WORK TO DO: In the article on Kodiak's Bakken acquisition, why is the location of most of the acquired assets called an added advantage? Answer in one to three sentences.

TEXT TO READ:
Oil companies are lining up to increase their acreage position in the U.S.' shale plays as they have huge deposits of reserves to extract. The latest is Kodiak (NYS: KOG) , which has acquired new acreage in the Bakken shale play to boost sales.
Kodiak is buying new acreages in the Williston Basin in North Dakota from a private oil and gas company for $590 million in cash and stock. The deal, which is expected to close by January 2012, will increase Kodiak's total acreage in the Bakken shale by 50,000 acres to 155,000 acres, with 800 net potential locations for future development. Most of the assets to be acquired are adjacent to the acreages Kodiak bought in October 2011 and near its Koala Project, which is an added advantage since the company is familiar with the operational environment.
The acquisition guarantees Kodiak proven reserves of 19.7 million barrels of oil equivalent. Current output capacity of the reserves stands at about 3,500 barrels of oil equivalent per day. The production is expected to increase by the time the deal is closed as more wells will be operational by then. The icing on the cake is that the acquisition includes gas pipeline facilities connected to an interstate pipeline network to be operational by 2012. The new acreage is also close to a crude oil railway terminal, which is a major source of transport in the Bakken play.
Bakken is one of the most lucrative acreages globally. According to Continental Resources (NYS: CLR) CEO Harold Hamm, one of the pioneers and major operators of the Bakken play, using new drilling technology, the Bakken play may hold as much as 24 billion barrels of recoverable oil. Faced with hefty cost of exploration and production, global oil majors like Exxon (NYS: XOM) and ConocoPhillips (NYS: COP) are examining options of entering the Bakken shale where such costs are falling. Recently, Statoil (NYS: STO) entered the Bakken play with its $4.5 billion acquisition of Brigham (NAS: BEXP) .

SOURCE EXCERPT:
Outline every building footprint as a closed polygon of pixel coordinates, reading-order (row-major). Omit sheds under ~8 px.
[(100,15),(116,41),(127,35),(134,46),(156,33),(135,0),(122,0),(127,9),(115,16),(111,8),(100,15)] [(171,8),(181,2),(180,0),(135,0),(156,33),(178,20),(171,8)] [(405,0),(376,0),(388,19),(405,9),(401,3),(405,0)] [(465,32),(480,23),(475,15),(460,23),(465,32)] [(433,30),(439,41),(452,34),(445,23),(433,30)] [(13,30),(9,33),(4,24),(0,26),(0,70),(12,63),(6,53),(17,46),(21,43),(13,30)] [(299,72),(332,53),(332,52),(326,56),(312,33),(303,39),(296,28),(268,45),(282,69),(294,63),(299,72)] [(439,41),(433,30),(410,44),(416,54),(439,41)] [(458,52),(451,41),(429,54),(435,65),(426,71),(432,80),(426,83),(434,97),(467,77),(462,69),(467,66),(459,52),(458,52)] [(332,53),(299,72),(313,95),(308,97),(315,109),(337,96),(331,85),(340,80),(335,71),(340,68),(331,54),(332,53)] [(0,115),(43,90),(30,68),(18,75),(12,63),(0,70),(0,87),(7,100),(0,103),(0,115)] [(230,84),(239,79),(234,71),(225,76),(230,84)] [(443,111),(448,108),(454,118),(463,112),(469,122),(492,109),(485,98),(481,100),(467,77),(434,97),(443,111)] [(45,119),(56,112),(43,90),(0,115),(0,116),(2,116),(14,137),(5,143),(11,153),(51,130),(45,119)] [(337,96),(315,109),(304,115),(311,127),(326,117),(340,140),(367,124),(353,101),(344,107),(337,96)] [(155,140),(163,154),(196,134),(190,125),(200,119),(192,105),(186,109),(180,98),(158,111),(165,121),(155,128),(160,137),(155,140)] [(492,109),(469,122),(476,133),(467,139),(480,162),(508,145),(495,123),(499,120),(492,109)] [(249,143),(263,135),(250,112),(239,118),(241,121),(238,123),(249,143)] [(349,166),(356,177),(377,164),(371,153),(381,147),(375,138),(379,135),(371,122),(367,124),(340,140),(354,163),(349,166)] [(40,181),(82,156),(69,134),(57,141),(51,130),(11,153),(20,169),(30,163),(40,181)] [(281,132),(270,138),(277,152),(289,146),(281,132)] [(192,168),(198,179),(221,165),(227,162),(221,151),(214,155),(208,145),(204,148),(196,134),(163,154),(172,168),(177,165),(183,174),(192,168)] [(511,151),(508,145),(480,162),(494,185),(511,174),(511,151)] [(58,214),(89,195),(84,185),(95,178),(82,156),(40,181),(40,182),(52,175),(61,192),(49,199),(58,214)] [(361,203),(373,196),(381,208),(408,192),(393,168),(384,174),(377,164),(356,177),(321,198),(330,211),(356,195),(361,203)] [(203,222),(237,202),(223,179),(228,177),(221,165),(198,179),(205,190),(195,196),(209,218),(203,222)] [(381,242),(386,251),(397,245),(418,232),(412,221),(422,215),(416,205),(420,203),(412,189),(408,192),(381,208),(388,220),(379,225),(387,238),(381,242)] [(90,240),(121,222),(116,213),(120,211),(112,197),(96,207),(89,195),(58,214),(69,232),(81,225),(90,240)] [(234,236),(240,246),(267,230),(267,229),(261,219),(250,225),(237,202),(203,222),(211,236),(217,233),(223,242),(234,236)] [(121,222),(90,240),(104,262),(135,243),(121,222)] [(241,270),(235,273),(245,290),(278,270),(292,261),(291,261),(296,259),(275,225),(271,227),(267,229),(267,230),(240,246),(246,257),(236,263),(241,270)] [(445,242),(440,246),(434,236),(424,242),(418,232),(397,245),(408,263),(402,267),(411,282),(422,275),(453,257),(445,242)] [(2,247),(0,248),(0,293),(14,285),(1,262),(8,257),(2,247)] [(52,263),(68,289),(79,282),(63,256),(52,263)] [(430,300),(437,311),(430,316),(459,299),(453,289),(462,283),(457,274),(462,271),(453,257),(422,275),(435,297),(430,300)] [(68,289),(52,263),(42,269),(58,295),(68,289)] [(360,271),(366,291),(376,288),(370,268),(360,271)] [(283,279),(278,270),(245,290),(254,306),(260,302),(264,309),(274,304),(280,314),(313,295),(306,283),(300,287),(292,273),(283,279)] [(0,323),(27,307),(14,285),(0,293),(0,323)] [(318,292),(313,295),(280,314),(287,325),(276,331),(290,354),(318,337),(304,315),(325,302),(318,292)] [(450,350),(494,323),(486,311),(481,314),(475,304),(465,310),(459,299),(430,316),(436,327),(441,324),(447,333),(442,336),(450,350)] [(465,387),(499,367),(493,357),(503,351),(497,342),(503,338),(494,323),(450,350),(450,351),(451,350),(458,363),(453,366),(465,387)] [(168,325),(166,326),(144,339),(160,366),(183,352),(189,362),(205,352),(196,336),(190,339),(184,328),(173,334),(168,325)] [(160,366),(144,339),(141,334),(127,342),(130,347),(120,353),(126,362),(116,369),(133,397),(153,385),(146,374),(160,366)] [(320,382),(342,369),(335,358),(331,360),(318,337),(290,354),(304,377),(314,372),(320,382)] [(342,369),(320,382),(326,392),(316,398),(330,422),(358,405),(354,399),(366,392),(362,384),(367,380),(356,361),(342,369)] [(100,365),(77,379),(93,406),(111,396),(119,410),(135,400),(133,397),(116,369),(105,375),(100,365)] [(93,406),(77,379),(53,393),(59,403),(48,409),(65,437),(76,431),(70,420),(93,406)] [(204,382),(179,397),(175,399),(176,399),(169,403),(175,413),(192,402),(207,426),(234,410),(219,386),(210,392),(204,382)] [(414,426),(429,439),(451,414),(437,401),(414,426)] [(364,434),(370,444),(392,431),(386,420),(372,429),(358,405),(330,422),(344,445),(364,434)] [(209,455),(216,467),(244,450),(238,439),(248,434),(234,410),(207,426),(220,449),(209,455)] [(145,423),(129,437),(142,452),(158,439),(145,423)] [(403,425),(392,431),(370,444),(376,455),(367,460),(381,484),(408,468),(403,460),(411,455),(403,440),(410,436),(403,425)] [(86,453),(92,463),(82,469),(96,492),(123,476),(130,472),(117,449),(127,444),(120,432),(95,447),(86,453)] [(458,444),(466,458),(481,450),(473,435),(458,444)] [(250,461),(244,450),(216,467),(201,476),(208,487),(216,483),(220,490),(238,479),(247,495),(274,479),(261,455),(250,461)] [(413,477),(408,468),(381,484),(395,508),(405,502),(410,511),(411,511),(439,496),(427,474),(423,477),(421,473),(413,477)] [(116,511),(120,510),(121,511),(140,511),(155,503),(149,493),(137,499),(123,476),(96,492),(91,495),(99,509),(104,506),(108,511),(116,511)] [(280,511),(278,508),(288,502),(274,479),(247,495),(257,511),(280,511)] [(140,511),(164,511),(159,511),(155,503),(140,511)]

EXERCISE RESULT: Most of the acquired assets lie next to the acreage Kodiak bought in October 2011 and near its Koala Project. The company is therefore already familiar with the operational environment there.